# How do you find radius of curve?



## SE18 (Feb 21, 2008)

Dumb stupid beginner question.

I'm redoing my trackwork to ensure minimum radius of 36 inches or diameter of 72.

I have some Lionel track in that curve I could cart outside but just wondering if there's an easier way.

I'm handlaying track. Thanks

Dave


----------



## chuck n (Jan 2, 2008)

If you just want to know if the radius is 36 inches or longer, I would put a stake in the ground somewhere near the middle of the curve, halfway between the rails. I would then tie a piece of string to that stake and then move toward the center of the imaginary circle that you have with your track. Measure 36 inches along that string and put in another stake. That is your radius. You can now take the string off the first stake, marking where 36 inches is located and swing the string along the track. If the radius is smaller than 36 inches the mark will soon pass over the outside rail. If it is longer than 36 inches the mark will pass over the inside rail. if it is 36 inches it will stay between the rails as you swing it through to arc.
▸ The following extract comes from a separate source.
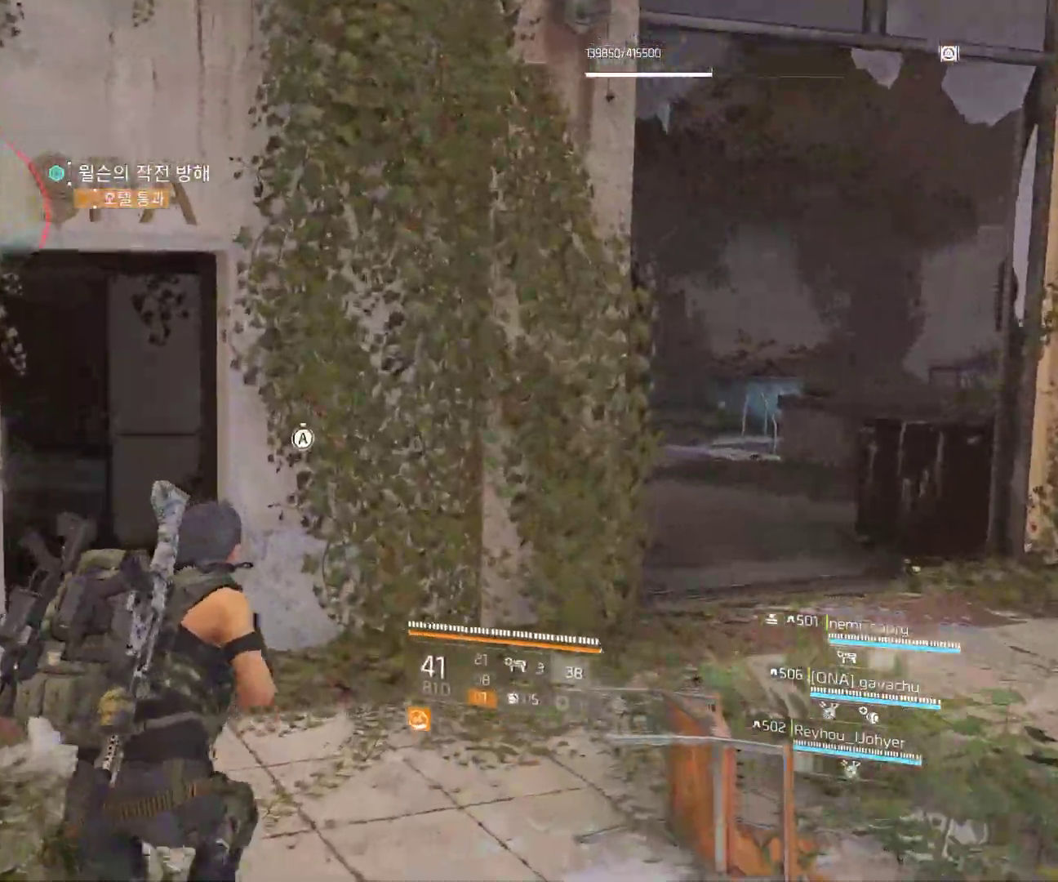
{"buttons": [], "left_stick": "up"}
By changing the length of the string until the mark stays in the center between the rails you can then determine the radius of your curve. 


When laying track you can reverse the process. Put a stake in the ground near the center of the curve and swing a 36 inch string through the curve. Put a stake or something to mark the curve every foot or so. You can then lay your track along the curve that you have just surveyed. 


Chuck


----------



## SE18 (Feb 21, 2008)

Ok, thanks


----------



## ThinkerT (Jan 2, 2008)

I have some Lionel track in that curve I could cart outside but just wondering if there's an easier way. 
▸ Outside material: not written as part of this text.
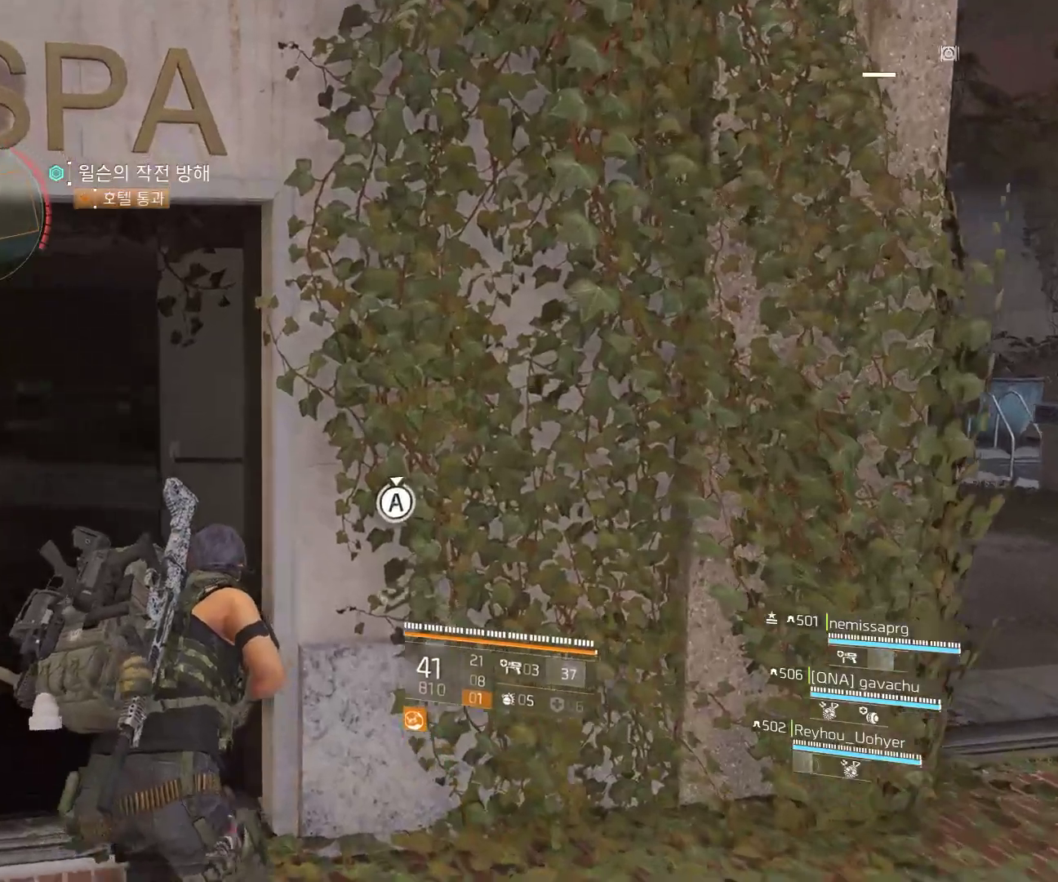
{"buttons": [], "left_stick": "up", "events": []}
Hmm... through some bizzare fluke, I seem to have ended up with quite a collection of lionel track, so.... 

1) The larger radius of lionel track is actually effective 32 inch radius (64 inch diameter measured outside to outside) unless they made some wider stuff I am not familiar with. 

2) The 64 inch diameter lionel track is actually a slightly tighter curve than is Aristocraft/LGB track.


----------



## kormsen (Oct 27, 2009)

similar, as Chuck explained. 
take any two points in the curve. put from each of these two points a line (or rod, or board...) towards the inner side of the curve. 
your lines must be each at a "right angle" (90°) to the track. 

where the two lines cross each other is your middle of the circle, your radius-point. (both lines should have the same length from the point to the rails)


----------



## John J (Dec 29, 2007)

I have used the above methods to determin radius of a cuve I have also use it to lay track curves. On thing to remember. Make sure you string does not streach easily. 

I have had some string when held taught streached and messed up my curve.


----------



## hcampbell (Jan 2, 2008)

I just cut a cardboard template with the curve for the inner rail. Then it's easy to tell if the track radius is too tight. 
No problems with stretchy strings, trees other other outdoor type obstacles. 

Harvey C.


----------



## Totalwrecker (Feb 26, 2009)

First off Diameter or radius is measured from track centerline. 
At 36" r you're lucky because yardsticks are that length, simply screw two small screw eyes into the ends of the stick. Use a brad at one end for the pivot and a pencil in the other eye to describe your arc. 
With a table saw or band saw you can cut your own yardsticks of any length. In those I just drilled holes for my lengths. I usually cut 3/16ths off an edge of a board. 

John


----------



## chuck n (Jan 2, 2008)

If you are worried about the string stretching you can always use a piece of wire. I doubt that a piece of string would stretch very much over a length of 3 feet.

Chuck


----------



## Dwight Ennis (Jan 2, 2008)

If trying to determine the radius of a curved piece of sectional track, it can be done mathematically.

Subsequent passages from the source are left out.